Experts welcome some promised reforms
Last week’s State of the Nation Address (SONA) has injected much-needed optimism into the commercial property sector, with experts praising some of the reforms and statements made by President Cyril Ramaphosa.
Of them all, the announcement that municipalities will be allowed to procure electricity from independent power producers (IPPs) was “undoubtedly the most important” for the economy and, therefore, the property industry, says Rode and Associate’s Erwin Rode.
He suspects the City of Cape Town will be first out of the blocks.
Galetti chief executive John Jack agrees, saying the property sector is “at the mercy” of factors such as power supply and the measures proposed by Ramaphosa form a long-term strategy that will benefit the sector in the near future.
However, implementation procedures still remain to be seen.
“The speeding of processing for commercial and industrial users to produce more than 1MW of power is promising, and most significantly the provision for municipalities to buy from IPPs will have a significant impact.
“We are seeing the government stepping away from Eskom and finding alternative measures. This is highly commendable and will go a long way in aiding investment into the country.”
The next step, Rode says, will be to allow the metropolitan municipalities to run suburban trains.
“This would make it easier to integrate the various modes of mobility.”
Jack says investment in infrastructure to grow the economy will also be a boost for the industry. The outcome of the budget speech will provide further insight into the president’s plans.
“I’m feeling optimistic about some of the plans.
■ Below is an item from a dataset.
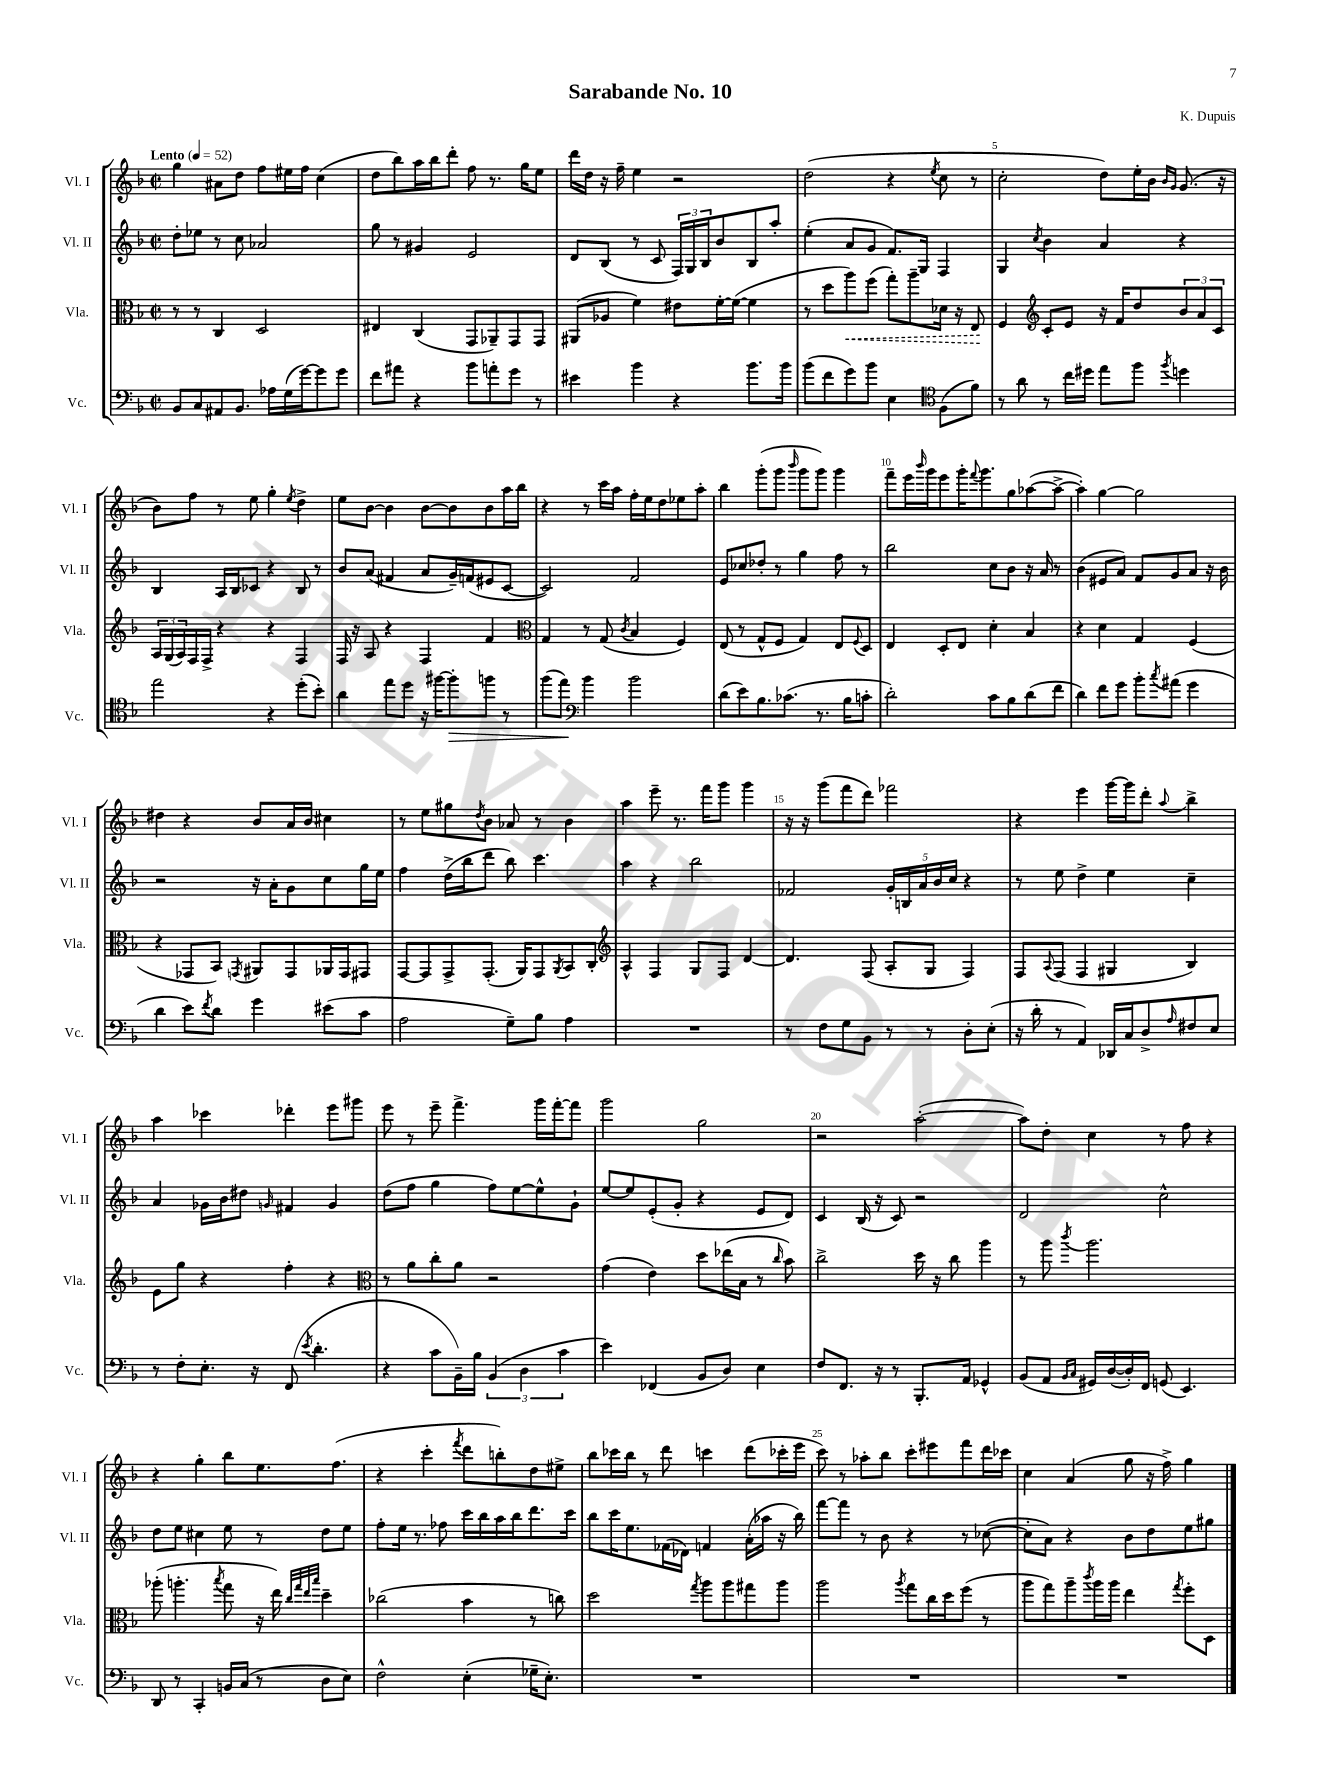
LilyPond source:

Repurposing strategic companies to support growth and development means more focus on the private sector, rather than the constant bail-outs of state-owned enterprises.”
He also praised the announcement of a “smart city” in Lanseria, Joburg, as well as the potential construction of a major dam in Eastern Cape, both major contracts for the construction industry.
“The president said we have raised R660billion in investment commitments into various industries which will put commercial real estate in a great position for growth over the next few years.”
The fact that Ramaphosa had said it was important to recognise the country’s problems in order to retain transparency was welcomed by Greeff Christie’s International Real Estate chief executive, Mike Greeff.
“The real estate sector can take a lot away from the president’s address and should have a fair amount to look forward to after the budget speech.
“The president is positive that by combating unemployment through education and post-school programmes, the economy’s stability should improve.
“He is also positive about the effect the prospective improvements of our ports (mainly Durban’s) will have on imports and exports and make South Africa a more attractive investment for our foreign investors.”
Greeff also praised the plans for Lanseria.
“The development of infrastructure is an excellent way to encourage foreign companies to prove to the world we have first-world capability as well as infrastructure that works and is reliable.”
He adds: “The president has also promised R64bn over the next few years to build student accommodation, which is another definite plus for the real estate industry.”
While Ramaphosa’s comments regarding amendment to Section 25 of the constitution that affects land expropriation was welcomed by Herschel Jawitz, chief executive of Jawitz Properties, he notes that it is the uncertainty around the amendment which is causing the damage and not necessarily the legislation itself.
“Markets and investors don’t like uncertainty and the sooner this bill is finalised the better.”
He welcomed the release of further government land for agricultural use.
The Presidential Youth Employment Intervention could also go a long way towards boosting investor confidence, says Tony Clarke, managing director of the Rawson Property Group.
Like Greeff, he says the government’s planned R64bn investment in student housing – an investment that will also leverage at least another R64bn in private capital – should also trigger “a sizeable resurgence in market activity, as well as stimulating the construction industry”.